======== EXTRACTED TEXT

Look at those angelic but yummy-looking cupcakes. They need a devil like me to eat them!! Sour Cream Frosting, like good Cream Cheese Frosting gives frosting an umami-rich flavor that is out of this world. All good chefs are trying to hit all your major tastebuds, you know. This is why in every baking recipe, no matter how sweet the cake, brownie, cookie, jam, or jelly, there is always some degree of salt—and the really good ones add a bit of acid with lemon juice or orange zest. Just a touch. Because what’s wrong with making something have more flavor, right? 

What Makes Sour Cream Frosting Especially Special Is

But what sour cream does for frosting that is unique and that cream cheese cannot do, is to give it a special silkiness of texture that cream cheese icing cannot offer no matter how long you let it soften. This frosting is great for icing those cakes that are, perhaps, a bit warm or wetter because they contain fruit like carrot and nut mixtures or still-warm cakes because it flows across the crumb of the cake like softened butter. 

What makes this Sour Cream Frosting especially dreamy is the combination of butter with the sour cream, sugar, and vanilla extract to yield a sweet, buttery, silky, creamy, flowy frosting that you can adjust the softness of by simply adding more or less sour cream. It is a great contrast of flavor against the nutty, fruity-veggie flavor of carrot cake or the deep chocolatey flavor of red velvet cake, but with a new texture that you simply must try for yourself to believe.

How to Make Sour Cream Frosting That Rocks

Do you know they don’t allow electric mixers in baking class? For one thing, they want you to see the value of an icing whipped with a balloon whisk versus a regular whisk or electric anything.  Most people overbeat and over stir most food creations—cakes, especially. I remember a great chef once winking at the class and saying, “This is the way you beat a cake.” And he took a wooden spoon, did one big fold of the dry into the beaten, creamed ingredients, and put down the spoon. 

The only thing you want to beat to make it stiffer is meringue. 

To make this frosting even flowier for pour-on iced desserts like cinnamon rolls and cookie bars, then double the sour cream in the recipe from 1/4th cup to ½ cup. If you’re frosting a cake or dessert that you want slightly stiffer icing that will hold up to heat, cold, or warmer cake temperatures, then add 2 and ½ tablespoons of sour cream only. 

Ingredients

  • 1/2 cup unsalted butter softened to room temperature
  • 1/4 cup sour cream
  • 1 teaspoon pure vanilla extract
  • 3 to 4 cups powdered sugar sifted
Sour Cream Frosting

How to Make Sour Cream Frosting

Step 1: In a large mixing bowl, combine 1/2 cup of softened unsalted butter, 1/4 cup of sour cream, and 1 teaspoon of pure vanilla extract. Using an electric mixer on medium speed, beat these ingredients together until they are well combined.

Sour Cream Frosting

Step 2: Gradually add in the powdered sugar, starting with 3 cups. Continue to mix on low. Once incorporated, increase the mixer speed to medium and beat until smooth.

Sour Cream Frosting

Step 3: If the frosting is too thick, add a bit more sour cream, one tablespoon at a time, until you reach a spreadable consistency. If it’s too thin, add more powdered sugar a quarter cup at a time until it thickens enough.

================

**GIVEN PROBLEM 1**.
Copy the stretch of the sour cream frosting article from "Do you know" through "sour cream only.".
The sour cream frosting article and the records that follow have no connection to each other.

======== DATA EXCERPTS

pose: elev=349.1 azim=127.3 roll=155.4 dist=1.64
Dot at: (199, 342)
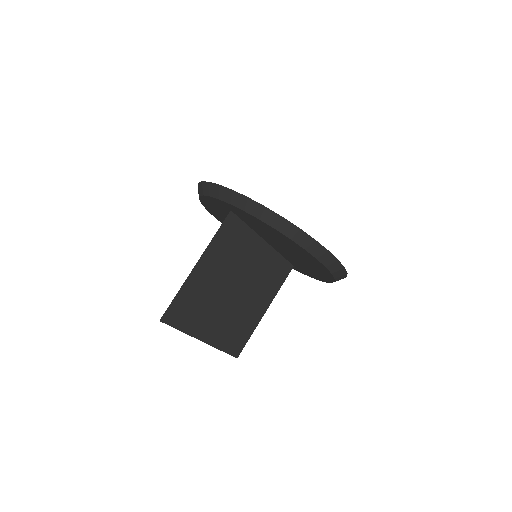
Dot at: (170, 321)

================
======== DATA EXCERPTS

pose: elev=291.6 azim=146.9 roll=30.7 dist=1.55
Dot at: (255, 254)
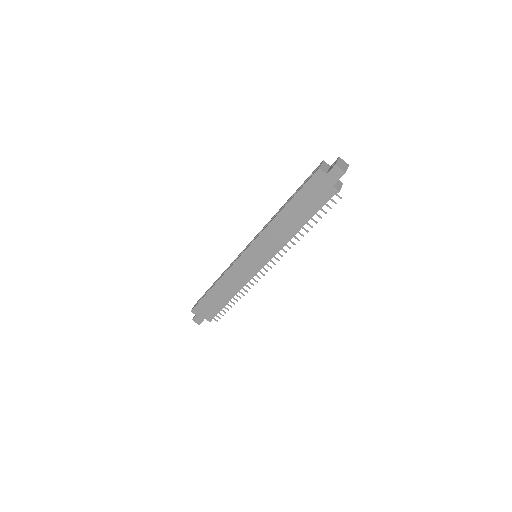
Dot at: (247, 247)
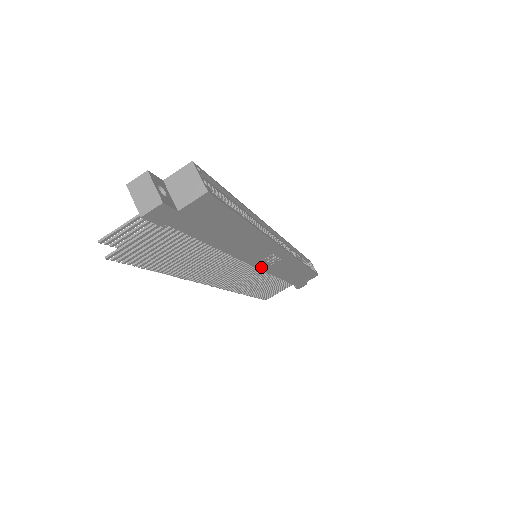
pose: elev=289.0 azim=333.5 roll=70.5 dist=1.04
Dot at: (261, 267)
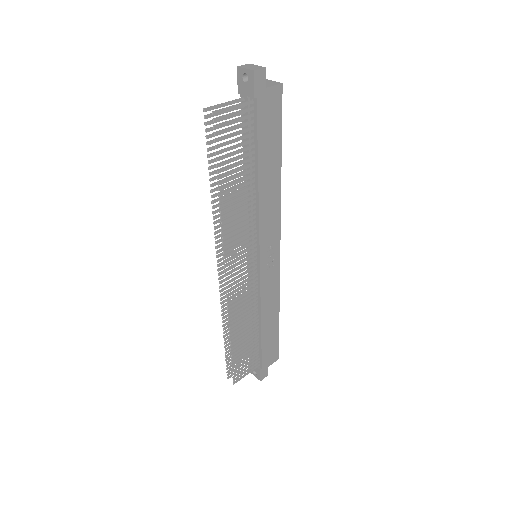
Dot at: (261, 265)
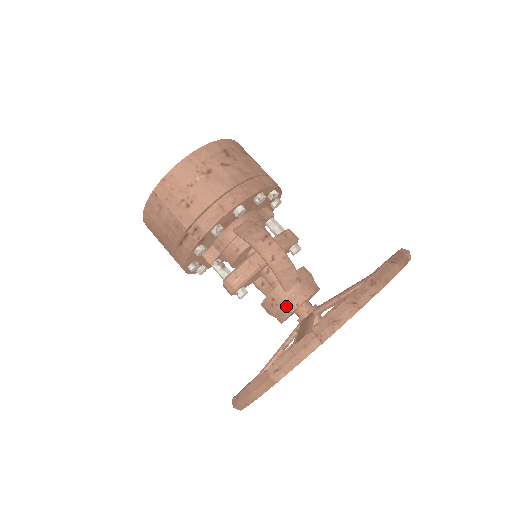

================

**GIVEN PROBLEM 2**.
Please return, word for word, the stretch of the records from the line containing "pose: elev=289.0 azim=333.5" through the line containing "Dot at: (261, 265)", leaving out any picture lines.

**FULL ANSWER 1**.
Do you know they don’t allow electric mixers in baking class? For one thing, they want you to see the value of an icing whipped with a balloon whisk versus a regular whisk or electric anything.  Most people overbeat and over stir most food creations—cakes, especially. I remember a great chef once winking at the class and saying, “This is the way you beat a cake.” And he took a wooden spoon, did one big fold of the dry into the beaten, creamed ingredients, and put down the spoon. 

The only thing you want to beat to make it stiffer is meringue. 

To make this frosting even flowier for pour-on iced desserts like cinnamon rolls and cookie bars, then double the sour cream in the recipe from 1/4th cup to ½ cup. If you’re frosting a cake or dessert that you want slightly stiffer icing that will hold up to heat, cold, or warmer cake temperatures, then add 2 and ½ tablespoons of sour cream only.

**FULL ANSWER 2**.
pose: elev=289.0 azim=333.5 roll=70.5 dist=1.04
Dot at: (261, 267)
Dot at: (261, 265)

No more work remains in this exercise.